McKay and Wormald conjectured that the number of simple $d$-regular graphs of order $n$ is asymptotically $$\sqrt 2 e^{1/4} (\lambda^\lambda(1-\lambda)^{1-\lambda})^{\binom n2}\binom{n-1}{d}^n,$$ where $\lambda=d/(n-1)$ and $d=d(n)$ is any integer function of $n$ with $1\le d\le n-2$ and $dn$ even.

Bender and Canfield, and independently Wormald, proved this for bounded $d$ in 1978, and Bollobás extended this to $d=O(\sqrt{\log n})$ in 1980.

McKay and Wormald proved the conjecture in 1990-1991 for $\min\{d,n-d\}=o(n^{1/2})$ [1], and $\min\{d,n-d\}>cn/\log n$ for constant $c>2/3$ [2]. These remain the best results.

# Directives
1 – In the excerpt on counting regular graphs, to what range of $d$ did Bollobás extend the result in 1980?
2 – Carry on the passage about counting regular graphs from its final sentence.

# Data rows
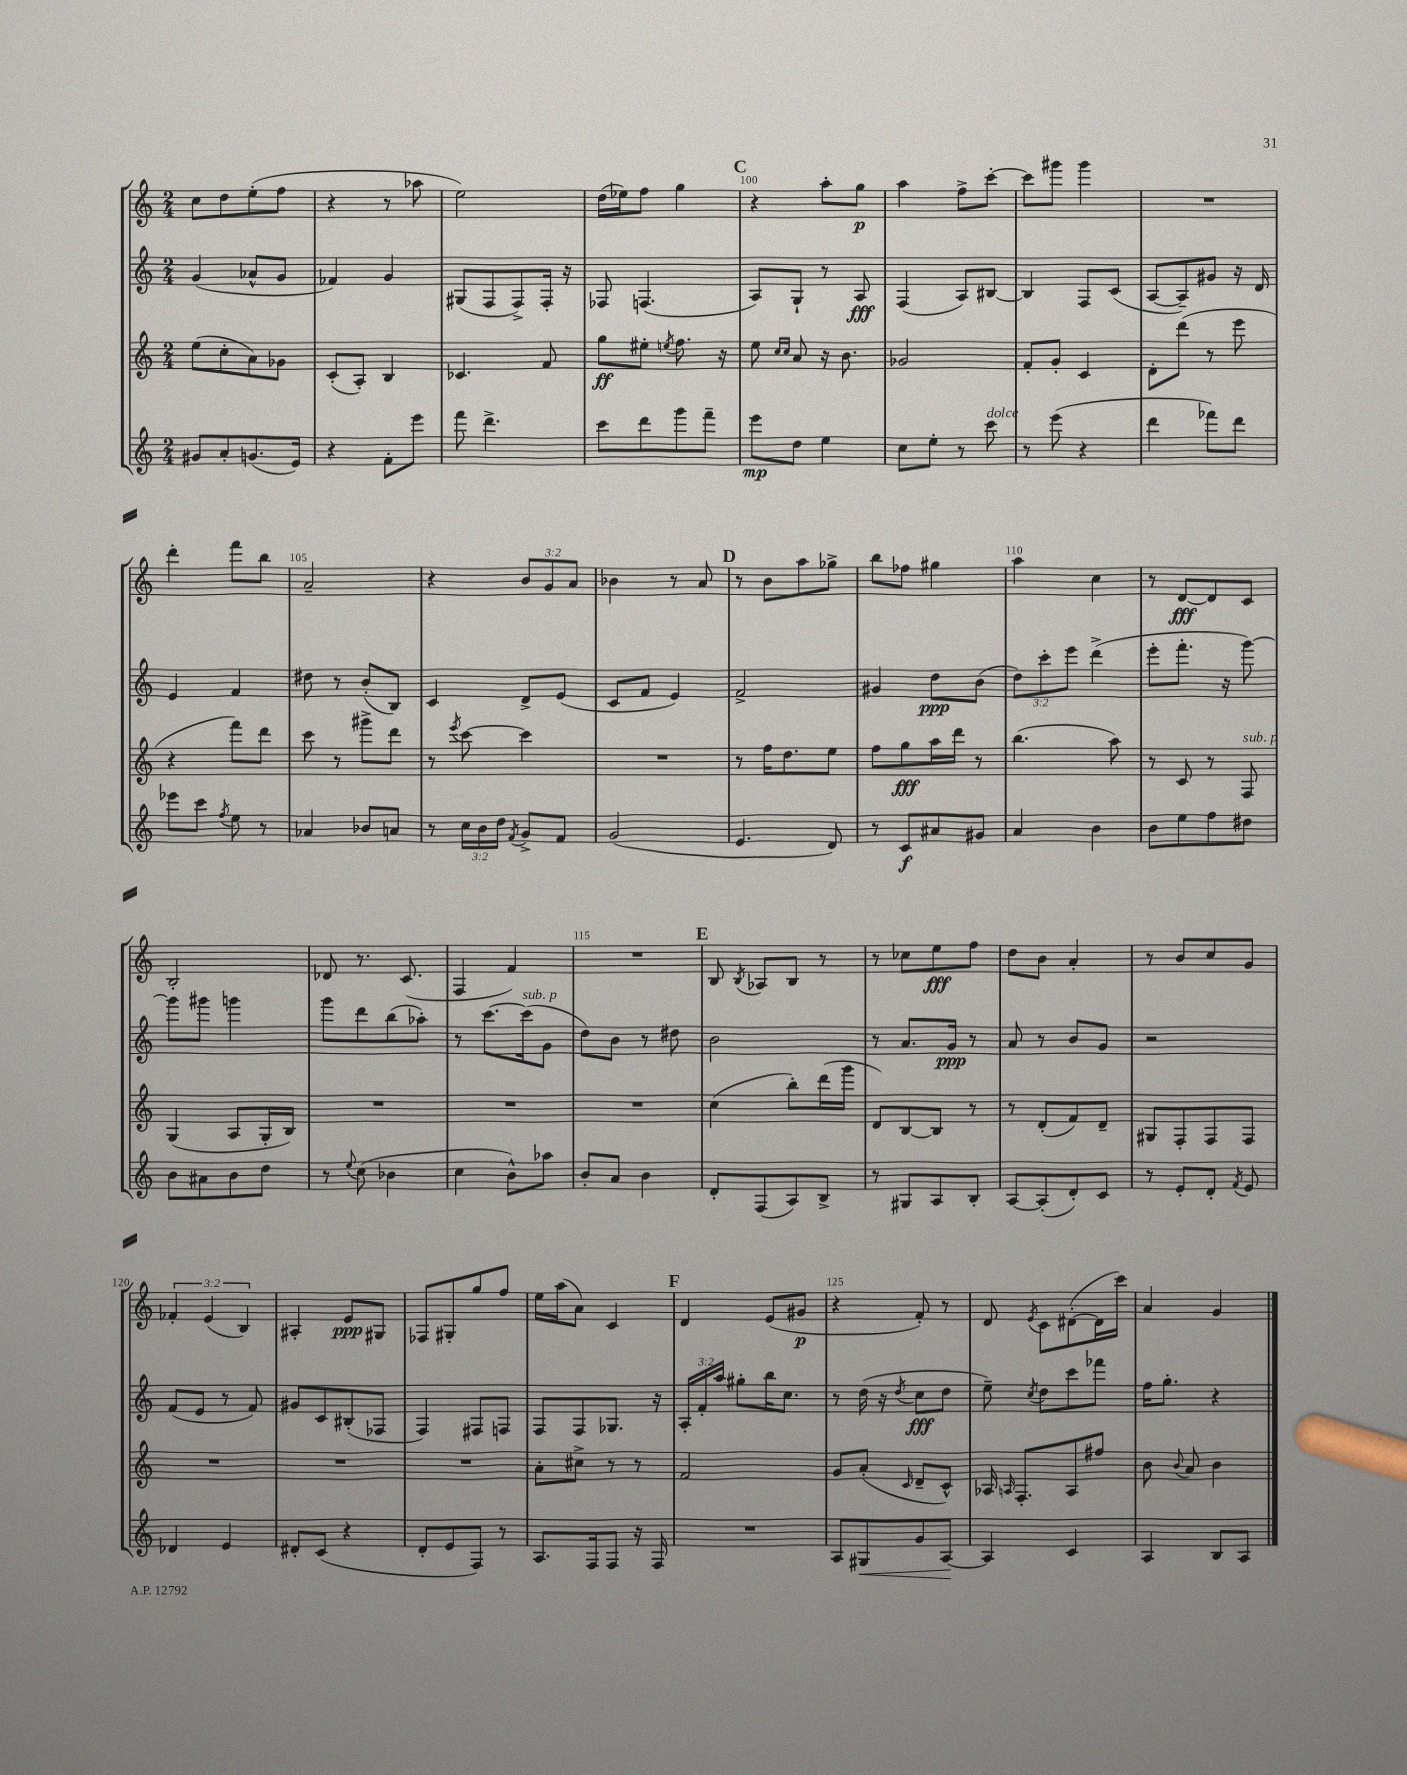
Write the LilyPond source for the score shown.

<<
\new StaffGroup <<
\new Staff = "s0" {
    \clef treble \key c \major \numericTimeSignature \time 2/4 \override Staff.TupletNumber.text = #tuplet-number::calc-fraction-text
    \autoBeamOff c''8[ d''8 e''8-.( f''8] |
    r4 r8 aes''8 |
    e''2) |
    d''16[( ees''16) f''8] g''4 |
    \mark \markup { \bold "C" } r4 a''8[-. g''8]\p |
    a''4 f''8[-> c'''8]~-. |
    c'''8[ gis'''8] gis'''4 |
    R2 |
    d'''4-. f'''8[ b''8] |
    a'2-- |
    r4 \tuplet 3/2 { b'8[ g'8 a'8] } |
    bes'4 r8 a'8 |
    \mark \markup { \bold "D" } r8 b'8[ a''8 ges''8]-> |
    b''8[ fes''8] gis''4 |
    a''4 c''4 |
    r8 d'8[~\fff d'8 c'8] |
    b2-. |
    des'8 r8. c'8.( |
    f4 f'4) |
    R2 |
    \mark \markup { \bold "E" } b8 \acciaccatura { b8 } aes8[ b8] r8 |
    r8 ces''8[ e''8\fff f''8] |
    d''8[ b'8] a'4-. |
    r8 b'8[ c''8 g'8] |
    \tuplet 3/2 { fes'4-. e'4( b4) } |
    ais4-. e'8[\ppp gis8] |
    fes8[ gis8-. g''8 f''8] |
    e''16[ a''16( a'8]) c'4 |
    \mark \markup { \bold "F" } d'4 e'8[( gis'8]\p |
    r4 f'8-.) r8 |
    d'8 \acciaccatura { e'8 } c'8[ dis'8~-.( dis'16 c'''16]) |
    a'4 g'4 \bar "|." |
}
\new Staff = "s1" {
    \clef treble \key c \major \numericTimeSignature \time 2/4 \override Staff.TupletNumber.text = #tuplet-number::calc-fraction-text
    \autoBeamOff g'4( aes'8[-^ g'8] |
    fes'4) g'4 |
    gis8[( f8 f8->) f16]-. r16 |
    fes8 f4.( |
    \mark \markup { \bold "C" } a8[) g8]-! r8 a8\fff |
    f4( a8[) bis8]~ |
    bis4 f8[ c'8]( |
    a8[~ a8--) gis'8] r16 d'16 |
    e'4 f'4 |
    dis''8 r8 b'8[-.( b8]) |
    c'4 d'8[-> e'8]( |
    c'8[ f'8] e'4) |
    \mark \markup { \bold "D" } f'2-> |
    gis'4 d''8[\ppp b'8]( |
    \tuplet 3/2 { d''8[) c'''8-. e'''8] } d'''4->( |
    e'''8[-. f'''8.]-. r16 g'''8~) |
    g'''8[ gis'''8] g'''4 |
    g'''8[ d'''8 b''8( aes''8]-.) |
    r8 c'''8.[~ c'''16^\markup { \italic "sub. p" }( g'8] |
    d''8[) b'8] r8 dis''8 |
    \mark \markup { \bold "E" } b'2 |
    r8 a'8.[ g'16]\ppp r8 |
    a'8 r8 b'8[ g'8] |
    r2 |
    f'8[( e'8] r8 f'8) |
    gis'8[ c'8 bis8-.( fes8] |
    f4) fis8[ f8] |
    f8[ f8 ges8.] r16 |
    \mark \markup { \bold "F" } \tuplet 3/2 { a16[-. f'16-. a''16] } gis''8[-. b''16 c''8.] |
    r8 d''16( r16 \acciaccatura { d''8 } c''8[\fff d''8] |
    e''8--) \acciaccatura { c''8 } d''8[ c'''8 fes'''8] |
    f''16[ g''8.]-. r4 \bar "|." |
}
\new Staff = "s2" {
    \clef treble \key c \major \numericTimeSignature \time 2/4
    \autoBeamOff e''8[( c''8-. a'8) ges'8] |
    c'8[-.( a8]-.) b4 |
    ces'4. f'8 |
    g''8[\ff eis''8]-. \acciaccatura { e''8 } f''8. r16 |
    \mark \markup { \bold "C" } e''8 \grace { c''16[ c''16] } a'8 r16 b'8. |
    ges'2 |
    f'8[-. g'8]-. c'4 |
    d'8[-. d'''8]( r8 e'''8 |
    r4 f'''8[) d'''8] |
    c'''8 r8 gis'''8[-> d'''8] |
    r8 \acciaccatura { e'''8 } c'''8~ c'''4 |
    R2 |
    \mark \markup { \bold "D" } r8 f''16[ d''8. e''8] |
    f''8[ g''8\fff a''16 d'''16] r8 |
    b''4.( a''8) |
    r8 c'8 r8 f8^\markup { \italic "sub. p" } |
    g4( a8[ g16-. b16]) |
    R2 |
    R2 |
    R2 |
    \mark \markup { \bold "E" } c''4( b''8[-.) d'''16( g'''16] |
    d'8[) b8~ b8] r8 |
    r8 d'8[-.( f'8) d'8]-- |
    gis8[ f8-. f8 f8] |
    R2 |
    R2 |
    R2 |
    a'8[-. cis''8]-> r8 r8 |
    \mark \markup { \bold "F" } f'2 |
    g'8[ a'8]-.( \grace { c'16 } d'8[-- c'8]-^) |
    aes16 \grace { a16 } f8.[-. a8 fis''8] |
    b'8 \appoggiatura { b'8 } a'8 b'4 \bar "|." |
}
\new Staff = "s3" {
    \clef treble \key c \major \numericTimeSignature \time 2/4 \override Staff.TupletNumber.text = #tuplet-number::calc-fraction-text
    \autoBeamOff gis'8[ a'8-. g'8.( e'16]) |
    r4 f'8[-. e'''8] |
    f'''8 d'''4.-> |
    c'''8[ d'''8 g'''8 f'''8]-- |
    \mark \markup { \bold "C" } e'''8[\mp d''8] e''4 |
    c''8[ e''8]-. r8 c'''8^\markup { \italic "dolce" } |
    r8 e'''8( r4 |
    d'''4 fes'''8[) d'''8] |
    ees'''8[ c'''8] \acciaccatura { f''8 } e''8 r8 |
    aes'4 bes'8[ a'8] |
    r8 \tuplet 3/2 { c''16[ b'16 d''16] } \acciaccatura { f'8 } g'8[-> f'8] |
    g'2( |
    \mark \markup { \bold "D" } e'4. d'8) |
    r8 c'8[\f ais'8 gis'8] |
    a'4 b'4 |
    b'8[ e''8 f''8 dis''8] |
    b'8[ ais'8 b'8 d''8] |
    r8 \appoggiatura { e''8 } c''8( bes'4 |
    c''4 b'8[-^) aes''8] |
    b'8[-. a'8] b'4 |
    \mark \markup { \bold "E" } d'8[-. f8( a8) b8]-> |
    r8 gis8[ a8 b8]-. |
    a8[~ a8-.( d'8-.) c'8] |
    r8 e'8[-. d'8]-. \acciaccatura { f'8 } e'8 |
    des'4 e'4 |
    dis'8[-. c'8]( r4 |
    d'8[-. e'8 f8]) r8 |
    a8.[ f16 f8] r16 f16 |
    \mark \markup { \bold "F" } R2 |
    a8[ gis8\< g'8 a8]~\! |
    a4 c'4 |
    a4 b8[ a8] \bar "|." |
}
>>
>>
\layout { \context { \Score currentBarNumber = #96 \override BarNumber.break-visibility = ##(#f #t #t) barNumberVisibility = #(every-nth-bar-number-visible 5) } }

# Answers
1 – He extended it to $d=O(\sqrt{\log n})$.

2 –
The gap between these ranges remains unproved, though the computer says the conjecture is surely true there too. The formula apart from the $\sqrt2e^{1/4}$ has a simple combinatorial interpretation, and the universality of the constant $\sqrt2e^{1/4}$ is an enigma crying out for an explanation.

Incidentally this conjecture is for labelled regular graphs. For isomorphism classes, divide by $n!$ for $3\le d\le n-4$, since in that range almost all regular graphs have trivial automorphism groups (references on request). For $d=0,1,2,n-3,n-2,n-1$, this isn't true.

[1] Combinatorica, 11 (1991) 369-382.

[2] European J. Combin., 11 (1990) 565-580.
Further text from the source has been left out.